MIMDB-96, Meeting on Interconnection of Molecular Biology Databases.
St.Louis, Miss. USA, 12-15 June, 1996.
The Organelle Genome Database Project (GOBASE)
Maria Korab-Laskowska,
Pierre Rioux,
B. Franz Lang.
Gertraud Burger,
Michael W. Gray*, and
Timothy G. Littlejohn#
Departement de biochimie, Universite de Montreal, Montreal,
Quebec, Canada
*Department of Biochemistry, Dalhousie University, Halifax
Nova Scotia, Canada
#ANGIS, University of Sydney, Sydney, Australia
An important advantage to genomics offered by organelles is the
number of completely sequenced genomes already available and currently
being sequenced (e.g., by the Canadian "Organelle Genome
Megasequencing Program", OGMP). No larger collection of completely
sequenced genomes currently exists. Organelle genomes are
information-rich and typically encode ~12-100 genes (proteins, tRNAs,
and rRNAs). These genes can be easily identified because most belong to
a highly conserved repertoire.
At present it is difficult or impossible to access all the relevant
information associated with organelles. Data are often dispersed among a
number of sources, difficult to locate, incomplete and may contain errors.
In its present disorganized state, organelle genomic data constitute a major
underexploited source of information. The Organelle Genome Database
Project (GOBASE) is intended to rectify this situation.
A relational method has been adopted to implement GOBASE using
the SYBASE RDMS, installed on a Sun Sparcstation. Custom software has
been developed for the population and maintenance of the database using
the Perl language and Sybase's Open-Client development tools. The query
interface is supported through WWW forms using the
Web/Genera gateway .
At the final stage GOBASE will be populated by many different data types
including:
- primary sequences (nucleotide and protein)
- genetic and physical maps
- RNA secondary structures
- genotype and phenotype data
- biochemical and physiological data
- organismal information
Much of the data will be integrated from a wide range of molecular
biology databases. However, GOBASE will also contribute new
information by supplying genetic maps, compiling organismal information
and constructing RNA secondary structures. The first release of the
GOBASE contains mitochondrial sequence data drawn from the Entrez
database system (ASN.1 format), and taxonomy data extracted from the
NCBI Taxon database. Future versions will be expanded by adding new
entities to the database, and by offering analytical tools such as
subsequence extraction and neighbouring feature searches.
The most complex tasks related to the integration of the data into
the local database are the resolution of semantic conflicts. These conflicts
are caused by:
- inconsistencies in names (e.g., gene synonyms)

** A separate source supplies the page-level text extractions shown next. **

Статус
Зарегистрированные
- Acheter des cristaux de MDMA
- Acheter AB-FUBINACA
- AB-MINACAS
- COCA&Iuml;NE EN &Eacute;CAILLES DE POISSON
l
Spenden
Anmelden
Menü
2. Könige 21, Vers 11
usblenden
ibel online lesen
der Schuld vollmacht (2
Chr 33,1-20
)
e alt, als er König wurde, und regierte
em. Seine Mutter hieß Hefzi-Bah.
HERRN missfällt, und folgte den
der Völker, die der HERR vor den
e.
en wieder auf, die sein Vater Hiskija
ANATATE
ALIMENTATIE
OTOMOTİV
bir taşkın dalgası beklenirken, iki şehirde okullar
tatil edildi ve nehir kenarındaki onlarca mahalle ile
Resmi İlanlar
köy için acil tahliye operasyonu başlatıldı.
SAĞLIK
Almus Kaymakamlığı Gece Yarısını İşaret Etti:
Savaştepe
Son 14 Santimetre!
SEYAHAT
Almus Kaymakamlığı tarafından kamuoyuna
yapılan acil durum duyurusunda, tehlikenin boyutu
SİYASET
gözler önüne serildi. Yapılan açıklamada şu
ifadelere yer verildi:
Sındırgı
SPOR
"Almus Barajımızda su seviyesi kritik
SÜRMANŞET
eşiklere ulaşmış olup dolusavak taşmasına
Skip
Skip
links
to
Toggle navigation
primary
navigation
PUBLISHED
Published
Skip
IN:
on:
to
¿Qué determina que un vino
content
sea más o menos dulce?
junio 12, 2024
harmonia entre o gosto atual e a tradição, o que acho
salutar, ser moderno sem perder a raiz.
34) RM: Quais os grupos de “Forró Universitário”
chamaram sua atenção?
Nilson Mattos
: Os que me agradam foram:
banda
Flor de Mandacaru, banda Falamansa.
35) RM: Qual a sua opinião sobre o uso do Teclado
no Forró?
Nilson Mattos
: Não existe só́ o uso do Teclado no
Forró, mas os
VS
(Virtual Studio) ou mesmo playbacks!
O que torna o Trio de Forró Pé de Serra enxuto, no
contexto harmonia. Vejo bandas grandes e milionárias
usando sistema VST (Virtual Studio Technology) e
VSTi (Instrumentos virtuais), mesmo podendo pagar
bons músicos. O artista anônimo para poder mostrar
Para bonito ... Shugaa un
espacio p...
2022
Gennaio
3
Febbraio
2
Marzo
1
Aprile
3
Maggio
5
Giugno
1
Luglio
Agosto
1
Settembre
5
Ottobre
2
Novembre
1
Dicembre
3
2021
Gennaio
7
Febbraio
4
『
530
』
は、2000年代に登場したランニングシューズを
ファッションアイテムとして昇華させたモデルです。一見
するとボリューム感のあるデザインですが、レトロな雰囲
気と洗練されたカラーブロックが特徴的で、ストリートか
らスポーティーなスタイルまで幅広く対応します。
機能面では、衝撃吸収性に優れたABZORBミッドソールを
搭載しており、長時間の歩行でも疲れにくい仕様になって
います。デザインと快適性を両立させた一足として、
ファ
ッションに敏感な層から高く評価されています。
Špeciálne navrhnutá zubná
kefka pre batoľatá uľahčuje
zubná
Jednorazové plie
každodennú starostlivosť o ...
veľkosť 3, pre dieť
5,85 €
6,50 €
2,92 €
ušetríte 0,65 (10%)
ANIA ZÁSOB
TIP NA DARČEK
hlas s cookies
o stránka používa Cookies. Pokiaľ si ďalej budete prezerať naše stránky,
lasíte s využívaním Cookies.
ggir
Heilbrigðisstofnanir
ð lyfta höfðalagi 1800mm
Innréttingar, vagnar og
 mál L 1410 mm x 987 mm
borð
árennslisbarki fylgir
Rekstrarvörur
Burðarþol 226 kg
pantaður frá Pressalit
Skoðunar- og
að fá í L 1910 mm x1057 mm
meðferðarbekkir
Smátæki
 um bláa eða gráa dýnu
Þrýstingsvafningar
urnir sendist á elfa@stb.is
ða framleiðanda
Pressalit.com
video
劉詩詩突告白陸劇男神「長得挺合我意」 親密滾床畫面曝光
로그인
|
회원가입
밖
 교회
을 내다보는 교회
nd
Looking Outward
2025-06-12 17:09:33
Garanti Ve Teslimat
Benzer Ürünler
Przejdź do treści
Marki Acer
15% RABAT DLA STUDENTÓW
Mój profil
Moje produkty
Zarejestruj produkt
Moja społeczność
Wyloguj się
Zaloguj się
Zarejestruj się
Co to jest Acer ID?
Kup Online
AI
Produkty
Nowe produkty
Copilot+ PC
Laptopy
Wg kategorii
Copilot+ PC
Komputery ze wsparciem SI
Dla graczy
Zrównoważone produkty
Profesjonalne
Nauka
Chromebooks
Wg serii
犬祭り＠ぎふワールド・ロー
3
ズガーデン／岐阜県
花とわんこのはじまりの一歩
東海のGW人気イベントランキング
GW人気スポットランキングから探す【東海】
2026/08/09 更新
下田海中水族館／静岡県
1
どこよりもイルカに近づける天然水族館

- differences in data interpretation and annotation
- annotation errors
- missing information
We have resolved some of the systematic errors by using lists of synonyms
for all main features, and by inferring missing or incorrect information
from related features (e.g., gene names, gene types, gene products and
functions). The development of an interactive program for data verification
and for the interactive correction of the remaining errors by experts is in
progress.
GOBASE is supported by the
Canadian Genome Analysis & Technology program (CGAT).